I leaned against the door, adjudging it to be cleaner than the tunnel wall, and listened intently. For some time the two men appeared to be engaged in serious labour— shifting what I supposed to be caskets, and tearing off the lids of kegs, from the sound of splintering wood; this, and the occasional oath at a bruised shin, were my sole amusements for what seemed an eternity. The chink of glass proclaimed the bottle to be passed, and a deep sigh the fact that it had been emptied; and still the search — for search it undoubtedly was — went on, — I found it in me to wonder, if the tunnel had indeed led to the very doors of the Grange, where the farm's inhabitants might be. Tending the wounded man, perhaps? Or were the men arrived at the very stables, and shifting about with only beasts for company?
“Eb! Eh, Eb— ‘ave a gander at this!” Dick exclaimed, after an interval.
A scuffle of feet, and a low whistle, followed by the nastiest of chuckles. “You s'pose as the swells really play cards like ‘at? indecent, it is. Fancy painting a Queen o’ Hearts what ain't got no clothes on. Those Frenchies'll get up to anything.”
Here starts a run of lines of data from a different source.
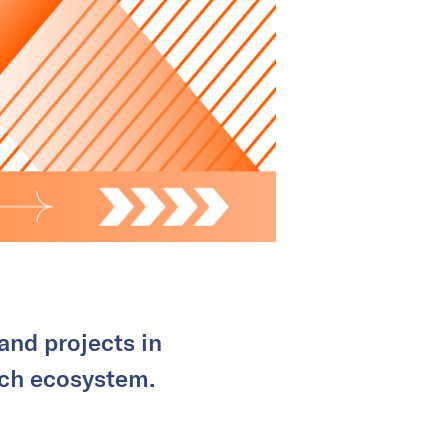
and projects in
tech ecosystem.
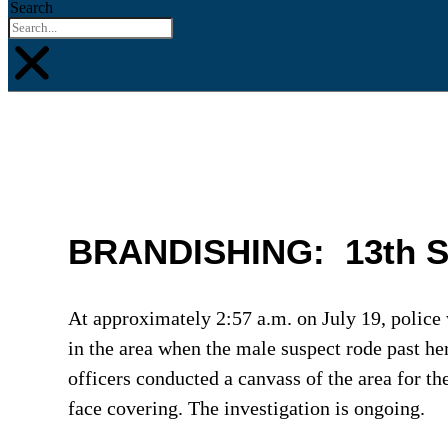
Search
BRANDISHING: 13th Stre
At approximately 2:57 a.m. on July 19, police 
in the area when the male suspect rode past he
officers conducted a canvass of the area for th
face covering. The investigation is ongoing.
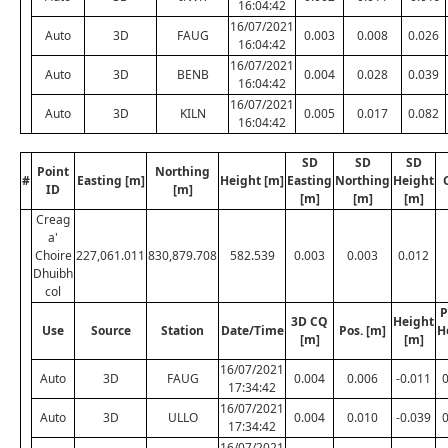
16:04:42
16/07/2021
Auto
3D
FAUG
0.003
0.008
0.026
16:04:42
16/07/2021
Auto
3D
BENB
0.004
0.028
0.039
16:04:42
16/07/2021
Auto
3D
KILN
0.005
0.017
0.082
16:04:42
SD
SD
SD
Point
Northing
#
Easting [m]
Height [m]
Easting
Northing
Height
ID
[m]
[m]
[m]
[m]
Creag
a'
Choire
227,061.011
830,879.708
582.539
0.003
0.003
0.012
Dhuibh
col
P
3D CQ
Height
Use
Source
Station
Date/Time
Pos. [m]
H
[m]
[m]
16/07/2021
Auto
3D
FAUG
0.004
0.006
-0.011
17:34:42
16/07/2021
Auto
3D
ULLO
0.004
0.010
-0.039
17:34:42
16/07/2021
And this was my reward for risk and wakefulness! I closed my eyes in wearied exasperation. I had long suspected the men were rifling a storage of smugglers’ goods, but this last confirmed it. The rage for playing cards had so inflated the demand for them in England, that the Crown had imposed a tax upon the principal supplier — France — and rendered the game too expensive for most people's purses. French cards were often to form a part of contraband cargoes; but I had not formed a notion of what sort of cards they might be.
“Well, I'm flummoxed,” Dick said, and from the complaint of a bit of wood, I knew he had seated himself on a crate.
“The Reverend's stuff ain't ‘ere, nohow,” Eb agreed.
I imagined the two of them scratching their heads, lost in a fog of spirits, and wished them more prone to babble and less to a complaisant silence. Had ever a keyhole listener heard less to the purpose than myself? It was not to be borne.
“What? us do, Dick?” Despite his whiskey courage, there was a note of fear in Ebenezer's voice.
“Get out o’ Lyme while the gettin's good,” the other replied. “Now Sidmouth's in jail, we've bought oursels some time — His Honour's too distracted wit’ the justice an’ all. But we'd best make tracks afore he notices we failed ‘im, or we'll land at the end o’ the Cobb like Bill Tibbit.”